Ukraine and Georgia will become NATO members, an expert says

Read on the website Vestnik Kavkaza


By Vestnik Kavkaza


“NATO doesn’t intend to give guarantees of non-accession of Ukraine and Georgia to the alliance,” the Secretary General of NATO Jens Stoltenberg stated yesterday.

Stoltenberg reported that the alliance has extended its activity near its eastern borders and agreed with the Georgian government on construction of a new training center for the Georgian army in Tbilisi and opened five trust foundations to support defense reform in Ukraine.

In this context Alexander Gusev, the head of the Center for Strategic Development of the CIS Countries of the RAS Institute for Europe, stated that “the Ukrainian crisis will be settled quickly; moreover, the eighth Verkhovna Rada denounced two very serious documents: the agreements which were signed in the Bialowieza forest and the agreement on friendship and cooperation with the RF. Probably in the near future the Rada will return to consideration of an amendment to the Constitution 1996 on eliminating the non-aligned status of Ukraine.”

Commenting on NATO's position, Gusev stated: “NATO will strive for the involvement of Ukraine. I think it is a matter of time. I am absolutely sure that Ukraine and Georgia will soon become members of NATO,” the expert said, adding that in Moldova the situation won’t be so simple, and the question will be settled in a referendum.

According to Gusev, the main task of the USA is preventing Russia from strengthening in the post-Soviet space: “I remember Hillary Clinton’s speech on December 12th, 2012. A few days before leaving the White House, she said that the USA wouldn’t let Russia create a constructive Eurasian model in the post-Soviet space. And today the American administration is doing its best to fulfil the program.”

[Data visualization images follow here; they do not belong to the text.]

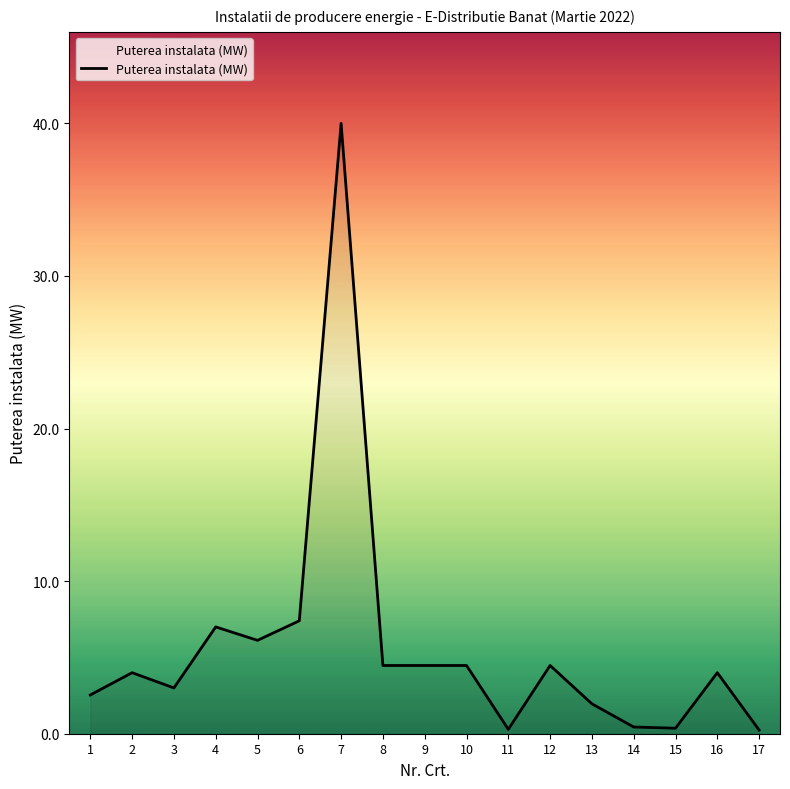

What is the difference between the maximum and second lowest values?

39.7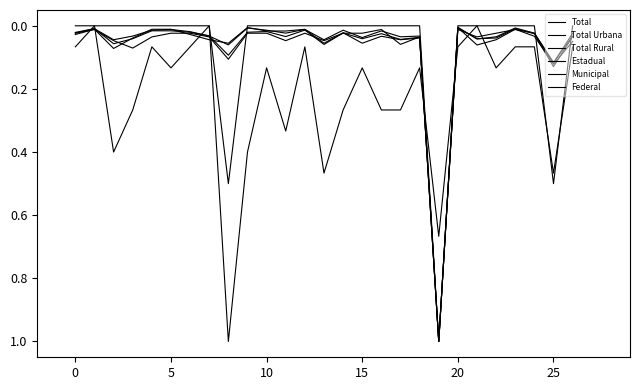

Which series has the widest spread of values?

Total Rural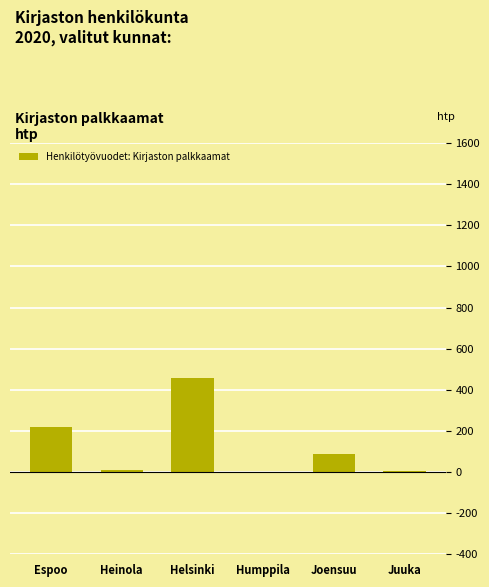

What is the sum of all values?

778.1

Gusev thinks that the policy of the White House was started in the 1990s: “The problem of eliminating the agreements which were reached by the USA and the Soviet Union, the USA and the leading Western European countries in April-June 1989. I was present at the meeting and I am a witness of the processes which touched on the reunion of Germany. In this context, the issue of the further functioning of NATO in Europe was discussed. All representatives of the Western countries stated that there would be no extension. I recall that the number of the alliance’s members was 16 at that time. Today there are 28 of them.”